41. Psychological Tests on the Sense Faculties
This factor of experience enters even into what appear to be the simplest mental operations, the sensory ones. The scant data available from experimental tests indicate that a variety of dark skinned or uncivilized peoples, including Oceanic and African Negroids, Negritos, Ainus, and American Indians, on the whole slightly surpass civilized whites in keenness of vision and fineness of touch discrimination, whereas the whites are somewhat superior in acuity of hearing and sensitiveness to pain. Yet what do these results of measurements mean?
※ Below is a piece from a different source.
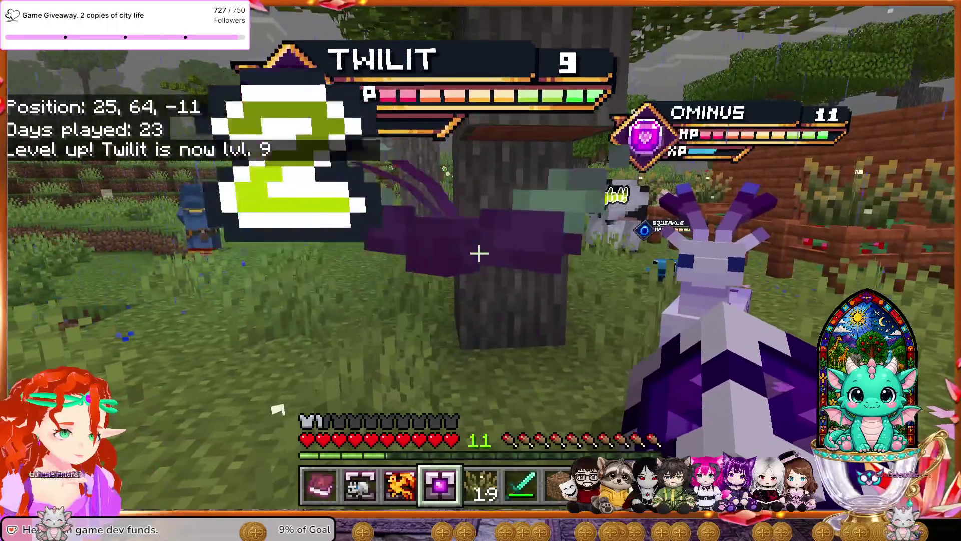
click(480, 255)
Vision is tested for its distance ability. The farther off one can distinguish objects or marks, the higher one’s rating. Civilized man reads—normally—at 14 inches. He works with sharp knives, with machines that are exact; he is surrounded by things made with such exact machines; he handles thin paper and filmy fabrics. His women sew and embroider with the sharpest of needles, the finest of thread. Everything about us tends toward close accuracy and away from the haziness of distant observation. The savage, on the other hand, the half-civilized person even, inspects the horizon, watches for game or its dim tracks, tries to peer to the bottom of streams for fish. He does not read, his needles are blunt, his thread is cord, his carving without precision even though decorative, the lines he makes are free-hand and far-apart. He is trained, as it were, for the usual vision tests. If the psychologist reversed his experiment and sought the degree of power to see fine differences at close range, it is possible that the savage might prove inferior because untrained by his experience. Such tests seem not to have been made. Until they are, and again show uncivilized man superior, there is no real proof that innate racial differences of serious moment exist.
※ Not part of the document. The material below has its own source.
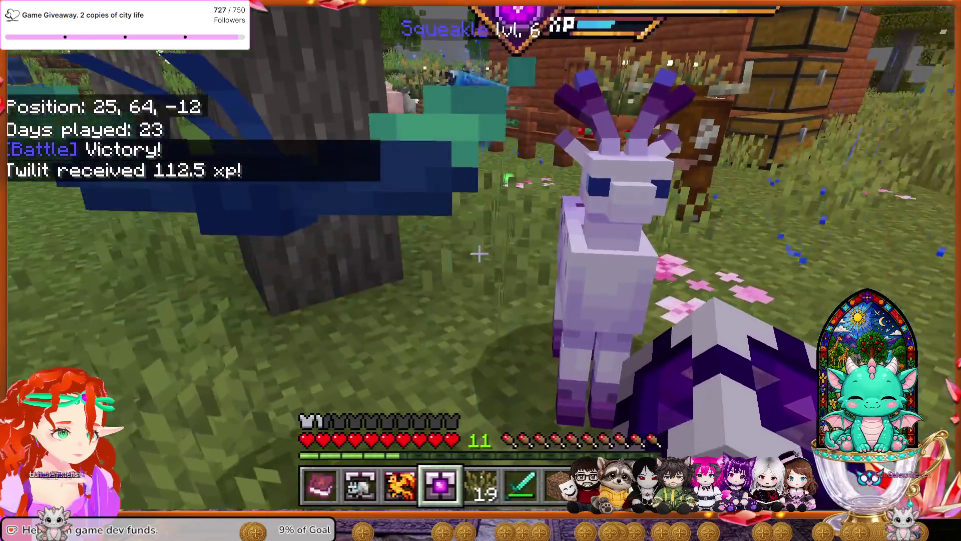
right_click(479, 254)
Send out and recall Rhinorox, then release the blue creature onto the grass.
key(w)
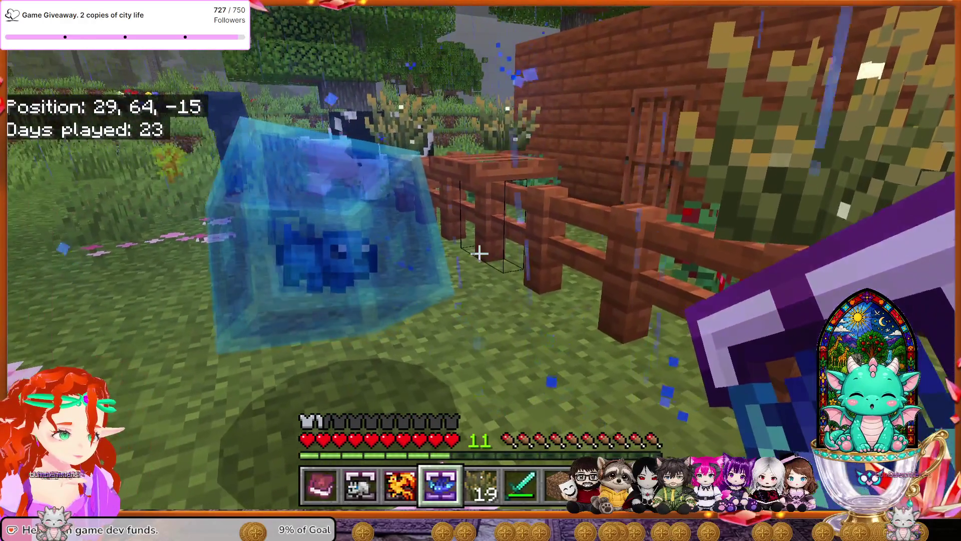
key(2)
right_click(479, 254)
The whole act of vision in fact involves more than we ordinarily think. After all, seeing is done with the mind as well as with the eye. There is the retinal image, but there is also the interpretation of this image. A sailor descries the distant shore, whereas the landsman sees only a haze on the horizon. To the city dweller a horse and a cow a mile off are indistinguishable. Not so to the rancher. There is something almost imperceptible about the profile of the feeding end of the animal, about its movement, that promptly and surely classes it. At still longer ranges, where the individual animals have wholly faded from sight, a herd of cattle may perhaps be told from one of horses, by the plainsman, through the different clouds of dust which they kick up, or the rate of motion of the cloud. An hour later when the herd is reached and proves to be as said, the astonished traveler from the metropolis is likely to credit his guide’s eyes with an intrinsic power greater than his field glasses—forgetting the influence of experience and training.
In keenness of hearing, on the contrary, one should expect the civilized white to come out ahead, as in fact he does; not because he is Caucasian but because he is civilized and because the instruments of experimentation, be they tuning forks or ticking watches or balls dropped on metal plates, are implements of civilization. Make the test the howl of a distant wolf, or the snapping of a twig as the boughs bend in the wind, and the college student’s hearing might prove duller than that of the Indian or Ainu. There is a story of a woodsman on a busy thoroughfare, amid the roar of traffic and multifarious noise of a great city, hearing a cricket chirp, which was actually discovered in a near-by open cellar. Extolled for his miraculous keenness of audition, the man in the fur cap dropped a small coin on the pavement: at the clink, passers-by across the street stopped and looked around.
As to the pain sense, an introspective, interpretative element necessarily enters into experiments. What constitutes pain? When the trial becomes disagreeable? When it hurts? When it is excruciating? The savage may physiologically feel with his nerve ends precisely as we do. But being reared to a life of chronic slight discomforts, he is likely to think nothing of the sensation until it hurts sharply; whereas we signal as soon as we are sure that the experience is becoming perceptibly unpleasant.
In short, until there shall have been more numerous, balanced, and searching tests made, it must be considered that nothing positive has been established as to the respective sensory faculties of the several human races. The experiments performed are tests not so much of race as of the average experience and habits of groups of different culture.